SOURCE RECORDS:
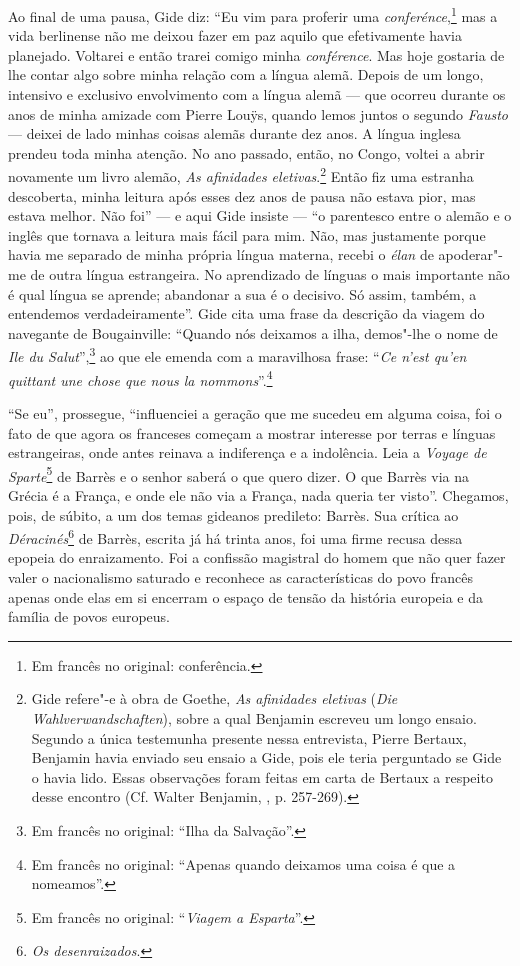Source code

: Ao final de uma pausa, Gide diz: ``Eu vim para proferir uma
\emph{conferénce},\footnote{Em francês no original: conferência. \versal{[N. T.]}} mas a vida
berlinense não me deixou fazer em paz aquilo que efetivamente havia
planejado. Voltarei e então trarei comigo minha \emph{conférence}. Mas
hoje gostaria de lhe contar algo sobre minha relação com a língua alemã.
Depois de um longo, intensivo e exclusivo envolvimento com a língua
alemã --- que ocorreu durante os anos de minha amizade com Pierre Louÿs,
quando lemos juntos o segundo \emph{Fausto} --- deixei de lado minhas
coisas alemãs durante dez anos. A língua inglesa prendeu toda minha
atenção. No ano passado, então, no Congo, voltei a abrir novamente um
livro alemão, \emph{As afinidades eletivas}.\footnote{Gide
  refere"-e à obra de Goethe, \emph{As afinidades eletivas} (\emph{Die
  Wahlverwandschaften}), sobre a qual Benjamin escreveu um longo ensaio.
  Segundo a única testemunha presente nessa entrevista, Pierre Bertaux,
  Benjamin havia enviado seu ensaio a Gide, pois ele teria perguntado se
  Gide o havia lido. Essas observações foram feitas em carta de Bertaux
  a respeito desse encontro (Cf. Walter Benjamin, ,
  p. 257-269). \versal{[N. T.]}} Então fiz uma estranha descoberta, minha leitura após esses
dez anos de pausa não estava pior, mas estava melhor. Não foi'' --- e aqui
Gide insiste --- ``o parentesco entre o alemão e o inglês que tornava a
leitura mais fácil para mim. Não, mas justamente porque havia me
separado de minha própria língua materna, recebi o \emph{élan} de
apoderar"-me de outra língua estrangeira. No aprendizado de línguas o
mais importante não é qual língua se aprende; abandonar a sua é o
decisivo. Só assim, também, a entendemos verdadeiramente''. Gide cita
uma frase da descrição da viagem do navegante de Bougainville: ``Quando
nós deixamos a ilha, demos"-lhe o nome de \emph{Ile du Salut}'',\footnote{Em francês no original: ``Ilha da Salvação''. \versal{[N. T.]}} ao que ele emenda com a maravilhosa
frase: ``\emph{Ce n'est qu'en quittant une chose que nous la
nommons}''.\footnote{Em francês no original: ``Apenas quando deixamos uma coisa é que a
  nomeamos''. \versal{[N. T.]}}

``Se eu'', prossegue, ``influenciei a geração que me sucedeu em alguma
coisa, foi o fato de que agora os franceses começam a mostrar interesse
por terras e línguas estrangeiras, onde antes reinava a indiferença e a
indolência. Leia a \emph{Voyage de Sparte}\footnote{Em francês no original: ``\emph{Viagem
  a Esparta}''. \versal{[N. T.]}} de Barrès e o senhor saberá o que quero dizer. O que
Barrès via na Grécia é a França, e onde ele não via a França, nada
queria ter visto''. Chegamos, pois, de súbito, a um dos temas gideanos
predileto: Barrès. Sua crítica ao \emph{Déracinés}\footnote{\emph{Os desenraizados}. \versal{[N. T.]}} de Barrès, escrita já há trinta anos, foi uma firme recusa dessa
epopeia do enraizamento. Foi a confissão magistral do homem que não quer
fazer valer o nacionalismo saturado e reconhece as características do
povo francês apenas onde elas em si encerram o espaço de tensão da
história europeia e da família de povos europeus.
==
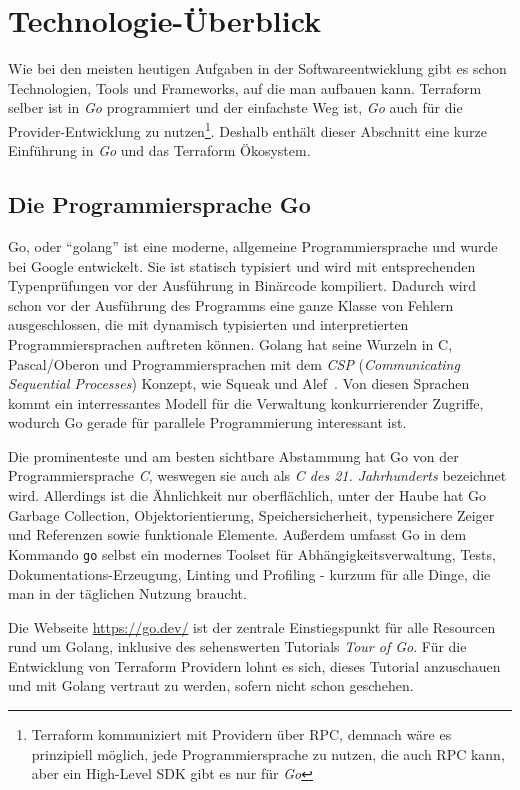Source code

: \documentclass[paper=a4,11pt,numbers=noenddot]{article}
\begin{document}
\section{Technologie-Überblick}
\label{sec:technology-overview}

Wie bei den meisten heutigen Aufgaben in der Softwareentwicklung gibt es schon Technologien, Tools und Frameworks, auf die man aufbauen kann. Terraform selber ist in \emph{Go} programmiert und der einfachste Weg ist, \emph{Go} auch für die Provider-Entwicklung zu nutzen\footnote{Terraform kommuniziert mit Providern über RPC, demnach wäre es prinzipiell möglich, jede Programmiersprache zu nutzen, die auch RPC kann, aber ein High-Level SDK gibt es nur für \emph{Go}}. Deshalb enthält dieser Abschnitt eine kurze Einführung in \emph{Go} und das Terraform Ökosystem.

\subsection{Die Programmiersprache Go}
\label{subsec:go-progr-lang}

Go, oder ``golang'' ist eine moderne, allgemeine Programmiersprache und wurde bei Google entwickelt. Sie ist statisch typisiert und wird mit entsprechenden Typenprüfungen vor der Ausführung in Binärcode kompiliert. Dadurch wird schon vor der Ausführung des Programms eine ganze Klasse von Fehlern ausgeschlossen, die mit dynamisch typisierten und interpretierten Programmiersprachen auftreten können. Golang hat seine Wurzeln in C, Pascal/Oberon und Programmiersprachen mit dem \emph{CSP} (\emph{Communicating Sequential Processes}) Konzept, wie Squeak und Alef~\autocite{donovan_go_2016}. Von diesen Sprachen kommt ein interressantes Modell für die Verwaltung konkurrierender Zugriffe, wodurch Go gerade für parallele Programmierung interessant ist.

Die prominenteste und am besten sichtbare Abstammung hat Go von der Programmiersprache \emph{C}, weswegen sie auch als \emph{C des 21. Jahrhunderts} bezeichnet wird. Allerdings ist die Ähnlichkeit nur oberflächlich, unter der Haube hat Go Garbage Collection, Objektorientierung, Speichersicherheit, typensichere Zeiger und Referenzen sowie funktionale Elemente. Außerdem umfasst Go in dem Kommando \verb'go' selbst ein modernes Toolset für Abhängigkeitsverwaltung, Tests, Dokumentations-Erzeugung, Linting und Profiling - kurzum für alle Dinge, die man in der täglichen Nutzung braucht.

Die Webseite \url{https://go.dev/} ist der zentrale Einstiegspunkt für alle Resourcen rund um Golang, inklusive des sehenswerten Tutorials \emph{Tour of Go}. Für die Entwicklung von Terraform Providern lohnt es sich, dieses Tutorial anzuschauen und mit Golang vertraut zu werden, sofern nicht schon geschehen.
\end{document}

WRITTEN TASK: Show, from the entries above, every line that includes the string "Providern".

ANSWER TO THIS TASK:
Wie bei den meisten heutigen Aufgaben in der Softwareentwicklung gibt es schon Technologien, Tools und Frameworks, auf die man aufbauen kann. Terraform selber ist in \emph{Go} programmiert und der einfachste Weg ist, \emph{Go} auch für die Provider-Entwicklung zu nutzen\footnote{Terraform kommuniziert mit Providern über RPC, demnach wäre es prinzipiell möglich, jede Programmiersprache zu nutzen, die auch RPC kann, aber ein High-Level SDK gibt es nur für \emph{Go}}. Deshalb enthält dieser Abschnitt eine kurze Einführung in \emph{Go} und das Terraform Ökosystem.
Die Webseite \url{https://go.dev/} ist der zentrale Einstiegspunkt für alle Resourcen rund um Golang, inklusive des sehenswerten Tutorials \emph{Tour of Go}. Für die Entwicklung von Terraform Providern lohnt es sich, dieses Tutorial anzuschauen und mit Golang vertraut zu werden, sofern nicht schon geschehen.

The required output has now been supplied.